证据分级:T1 = 突变体表型确认功能;T2 = 表达/定位数据;T3 = 模式物种中同源基因功能已验证;T4 = 仅为计算注释(结构域/GO术语)。优先采用T1/T2级证据;将T3/T4视为需进一步验证的假说。
Synthesis Questions
整合分析问题
- Is the gene plant-specific or conserved? (Plant-specific genes often in secondary metabolism; conserved genes in primary metabolism)
- Which tissues/developmental stages express it? (Root vs shoot vs flower vs seed)
- Is there a crop improvement application? (Yield, stress tolerance, nutritional quality)
- What regulatory mechanisms control it? (Hormone-responsive, light-regulated, circadian)
- Are there natural variants with known phenotypes? (Accession diversity in Arabidopsis 1001 Genomes)
- 该基因是植物特有还是保守基因?(植物特有基因常参与次生代谢;保守基因多参与初级代谢)
- 它在哪些组织/发育阶段表达?(根 vs 茎 vs 花 vs 种子)
- 是否存在作物改良应用场景?(产量、抗逆性、营养品质)
- 哪些调控机制控制它的表达?(激素响应、光调控、昼夜节律)
- 是否存在具有已知表型的自然变异?(拟南芥1001基因组中的种质多样性)
Limitations
局限性
- No TAIR tool — The Arabidopsis Information Resource has no public REST API. Use Ensembl Plants and UniProt as alternatives for Arabidopsis gene data.
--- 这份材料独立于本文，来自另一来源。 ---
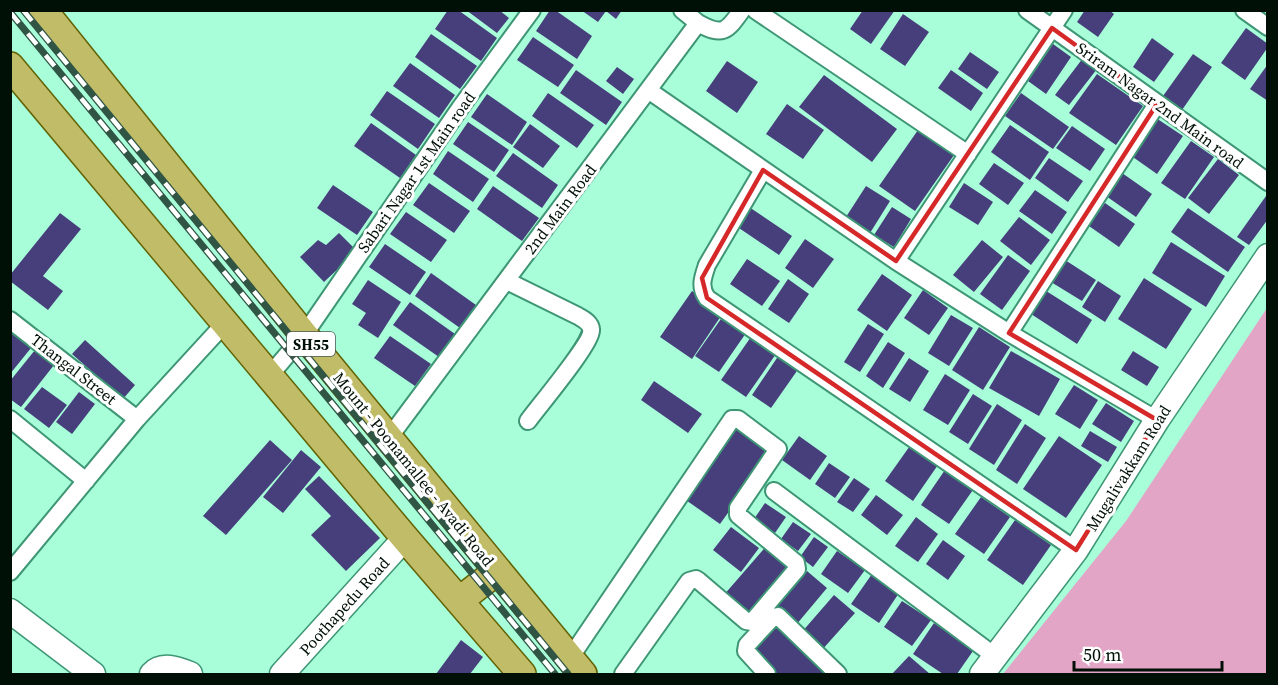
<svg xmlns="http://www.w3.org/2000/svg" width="1278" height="685" font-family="'Source Serif 4',serif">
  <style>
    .green { fill: #e3a5c6 }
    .building { fill: #463f7c }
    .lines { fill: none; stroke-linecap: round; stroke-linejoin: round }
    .street-casing { stroke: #3e9675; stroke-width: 20 }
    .secondary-casing { stroke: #3e9675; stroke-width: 27 }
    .primary-casing { stroke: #636304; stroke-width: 30 }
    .street { stroke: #fff; stroke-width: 16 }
    .secondary { stroke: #fff; stroke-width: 24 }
    .primary { stroke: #c1bc68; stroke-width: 27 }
    .rail-casing { stroke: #305544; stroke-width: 7 }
    .rail { stroke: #fff; stroke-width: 4.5; stroke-dasharray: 14; stroke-linecap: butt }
    .marked { fill: none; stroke: #d62828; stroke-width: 4.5; stroke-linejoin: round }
    .labels { text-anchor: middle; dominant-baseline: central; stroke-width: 6; stroke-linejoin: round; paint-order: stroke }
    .shield { fill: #fff; stroke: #4c5851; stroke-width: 1.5 }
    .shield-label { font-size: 15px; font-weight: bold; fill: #001007 }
    .street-label { font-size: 16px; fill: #001007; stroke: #fff }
  </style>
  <rect width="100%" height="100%" fill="#a7fed9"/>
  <path class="green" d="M1267 308V674H1003L1126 521Z"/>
  <path class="building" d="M448 10H458L497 38 481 61 435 29Z
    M466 10H499L509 18 497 33Z
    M550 10H555L592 36 577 59 536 31Z
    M581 10H622L616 19 606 11 598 22Z
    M863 10H895L871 44 850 29Z
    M1085 10H1109L1114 14 1098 37 1077 22Z
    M903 14 929 32 905 66 880 49Z
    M1246 28 1268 44V47L1245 80 1221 63Z
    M431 34 477 66 460 89 415 57Z
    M533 37 574 65 558 87 517 60Z
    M1152 38 1174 54 1154 82 1133 67Z
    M1053 44 1071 57 1046 94 1028 81Z
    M970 52 999 72 987 89 958 69Z
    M1193 54 1212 67 1182 110 1163 96Z
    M1083 58 1097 69 1069 105 1055 95Z
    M727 61 758 82 737 113 706 91Z
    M410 63 455 95 439 118 393 86Z
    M1268 64V101L1250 89Z
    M617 67 634 79 623 94 606 81Z
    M576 70 622 102 606 125 560 93Z
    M951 70 983 93 971 111 938 88Z
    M1097 74 1143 106 1116 145 1069 113Z
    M824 75 897 129 872 162 799 107Z
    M387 91 435 124 418 149 370 115Z
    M548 93 594 125 577 148 532 116Z
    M1021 93 1069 127 1053 149 1005 116Z
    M487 94 527 122 512 145 471 117Z
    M787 104 824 130 803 159 766 134Z
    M1156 118 1183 136 1157 174 1130 155Z
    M468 122 509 150 494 172 453 144Z
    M371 123 416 155 400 178 354 146Z
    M530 124 560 146 543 168 513 147Z
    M1010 125 1049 152 1030 180 991 152Z
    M1072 126 1105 149 1090 171 1056 148Z
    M918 130 954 155 915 211 879 186Z
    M1191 141 1214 157 1185 199 1161 183Z
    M448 151 489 179 473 202 433 174Z
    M513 153 558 185 542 208 496 176Z
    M1049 158 1083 181 1068 202 1035 178Z
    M1218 159 1239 175 1209 214 1188 198Z
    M994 163 1024 183 1008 205 979 184Z
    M1122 173 1152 194 1136 217 1106 196Z
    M429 183 470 211 454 233 413 205Z
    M964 183 993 202 978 225 949 207Z
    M333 185 373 212 357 235 317 208Z
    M493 186 539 218 522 241 477 209Z
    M866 186 890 201 870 233 846 217Z
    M1035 190 1067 212 1052 234 1019 211Z
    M1266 196 1268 197V219L1249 245 1237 237Z
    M1105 203 1135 224 1119 247 1089 226Z
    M749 207 792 236 779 255 736 226Z
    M892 207 911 219 894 247 874 235Z
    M1188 208 1245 247 1228 272 1171 232Z
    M406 212 447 240 431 262 390 234Z
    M60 213 81 229 43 276 63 291 48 310 10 281V275Z
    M1019 217 1050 240 1031 265 1000 241Z
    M339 233 357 251 324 282 300 257 318 240 326 245Z
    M805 239 834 259 813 288 785 268Z
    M982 240 1003 257 974 292 953 275Z
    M1171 242 1225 276 1206 307 1152 273Z
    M385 244 426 272 410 295 369 267Z
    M1008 255 1030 271 1002 310 980 294Z
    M747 259 780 281 762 306 730 284Z
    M1065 260 1096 280 1082 301 1051 282Z
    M431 273 476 305 460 328 415 296Z
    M882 274 912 295 887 331 857 310Z
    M1144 278 1192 309 1166 349 1118 319Z
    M788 279 809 294 789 323 768 309Z
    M368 280 401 302 378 338 358 325 366 313 352 304Z
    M1098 281 1121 296 1105 322 1082 307Z
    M1043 289 1092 320 1077 344 1028 312Z
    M923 290 948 308 929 335 904 318Z
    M692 291 723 313 692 359 660 337Z
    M410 302 455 334 439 357 393 325Z
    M951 315 973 328 949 366 928 353Z
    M723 316 746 333 719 372 695 356Z
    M868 324 884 334 860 372 844 362Z
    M979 327 1010 347 983 390 952 370Z
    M10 332 31 348 10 374Z
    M753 334 778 351 746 397 721 380Z
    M390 336 431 364 415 386 374 358Z
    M85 340 135 385 123 399 72 354Z
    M888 342 905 353 883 388 866 376Z
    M35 350 54 365 21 407 10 399V381Z
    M1011 351 1060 379 1039 416 989 388Z
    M1133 351 1159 367 1147 386 1121 370Z
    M779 355 799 368 771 408 752 395Z
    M909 358 929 371 910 402 889 389Z
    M945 374 970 390 948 425 923 410Z
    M654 381 702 414 688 433 641 400Z
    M1074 385 1098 400 1080 429 1055 414Z
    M42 387 67 405 49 428 24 409Z
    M79 392 95 404 72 434 56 422Z
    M973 394 992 406 968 444 949 432Z
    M1106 403 1134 421 1121 442 1092 424Z
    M997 404 1022 420 994 465 969 449Z
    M736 424 773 450 720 524 683 498Z
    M1025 424 1046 438 1017 484 996 470Z
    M1090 431 1117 447 1108 462 1081 446Z
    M799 436 827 456 810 480 782 460Z
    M1059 436 1102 465 1066 518 1023 489Z
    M270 440 292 460 226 535 203 516Z
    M912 443 940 462 913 501 885 481Z
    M301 450 321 467 283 513 263 497Z
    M829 463 850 477 835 498 815 484Z
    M947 467 975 487 949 524 921 505Z
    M319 476 380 538 346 571 311 535 331 516 305 489Z
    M854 478 870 489 853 512 837 502Z
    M876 495 903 515 887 535 861 515Z
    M981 497 1010 517 984 554 955 534Z
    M765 503 786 517 775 533 754 519Z
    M916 517 938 534 918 562 895 546Z
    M1015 520 1051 545 1023 585 987 560Z
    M793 522 811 534 798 551 781 539Z
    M731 527 759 548 741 572 713 550Z
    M814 537 828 547 813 567 800 557Z
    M943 540 965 556 948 580 926 564Z
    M769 543 792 563 746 616 723 596Z
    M837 551 865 570 848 593 821 574Z
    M807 571 827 588 796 625 776 608Z
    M872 574 899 593 879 623 851 604Z
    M834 595 855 613 821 651 801 633Z
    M902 601 931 620 912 646 884 627Z
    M780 621 831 674H773L749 649Z
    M934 623 973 651 957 674H943L913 654Z
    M461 640 483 657 470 674H436Z
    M909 656 930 674H892Z"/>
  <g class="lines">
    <defs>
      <path id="street" d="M682 10 698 23
        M755 10 968 154
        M1027 10 1268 182
        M1244 10 1268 27
        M648 90 896 261 1009 333 1157 420
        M763 170 707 265C703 277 699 287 707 298L1076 550
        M896 261 1064 10
        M507 281 578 316C583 319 590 322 591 329 594 341 538 407 528 421
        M10 320 137 419
        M1009 333 1157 104
        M270 375 304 335 460 108 532 10
        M10 419 86 481
        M388 439 698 23C723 37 727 31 742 10
        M774 491 996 657
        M10 572 137 419 226 322
        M570 658 732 419H738L778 449 738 508V515L796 563 797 569 752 622 746 621 699 581 696 579 689 581 623 674
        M767 674 746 651 747 645 773 617 778 616 838 674"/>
      <path id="secondary" d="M10 611 93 674
        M152 674C162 663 177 669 190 674
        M282 674 405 538
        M982 674 1076 550 1157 420 1268 256"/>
      <path id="primary" d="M43 10 304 335 583 674
        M10 66 405 538 522 674
        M459 601 497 571"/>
    </defs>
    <use href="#street" class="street-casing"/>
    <use href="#secondary" class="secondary-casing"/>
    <use href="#primary" class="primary-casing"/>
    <use href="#street" class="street"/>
    <use href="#secondary" class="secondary"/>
    <use href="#primary" class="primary"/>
    <defs>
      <path id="rail" d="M23 10 568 674
        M10 12 555 674"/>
    </defs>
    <use href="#rail" class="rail-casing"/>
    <use href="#rail" class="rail"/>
  </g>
  <path class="marked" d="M1052 28 1157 104 1009 333 1157 420 1076 550 707 298 702 278 763 170 896 261Z"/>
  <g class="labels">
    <rect class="shield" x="287" y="332" width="48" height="24" rx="4.5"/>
    <g class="shield-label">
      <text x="311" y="344">SH55</text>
    </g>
    <g class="street-label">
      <text transform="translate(1160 105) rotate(36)">Sriram Nagar 2nd Main road</text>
      <text transform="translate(416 172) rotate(-55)">Sabari Nagar 1st Main road</text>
      <text transform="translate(560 209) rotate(-53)">2nd Main Road</text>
      <text transform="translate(74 369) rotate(38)">Thangal Street</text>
      <text transform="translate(1128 468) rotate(-58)">Mugalivakkam Road</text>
      <text transform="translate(414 469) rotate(51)">Mount - Poonamallee - Avadi Road</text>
      <text transform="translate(344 606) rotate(-48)">Poothapedu Road</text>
    </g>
  </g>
  <rect width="1278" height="685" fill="none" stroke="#001007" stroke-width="24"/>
  <path d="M1074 661v9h148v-9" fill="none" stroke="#001007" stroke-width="3"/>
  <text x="1083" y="661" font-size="18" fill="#001007" stroke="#ffffff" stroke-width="4.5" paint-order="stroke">50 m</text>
</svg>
- PlantReactome coverage — Focused on Oryza sativa (rice) with cross-references to Arabidopsis. Not all plant species equally covered.
- No crop breeding tools — This skill covers gene/pathway analysis, not marker-assisted selection or breeding simulation.
- POWO is taxonomy-focused — Plants of the World Online provides species identification and distribution, not genomics data.
- 无TAIR工具 —— 拟南芥信息资源(TAIR)无公开REST API。请使用Ensembl Plants和UniProt作为拟南芥基因数据的替代来源。
- PlantReactome覆盖范围 —— 以水稻(Oryza sativa)为重点,交叉引用拟南芥数据。并非所有植物物种的覆盖程度都相同。
- 无作物育种工具 —— 本技能涵盖基因/通路分析,不涉及分子标记辅助选择或育种模拟。
- POWO侧重分类学 —— 世界植物在线(POWO)提供物种鉴定与分布信息,不包含基因组学数据。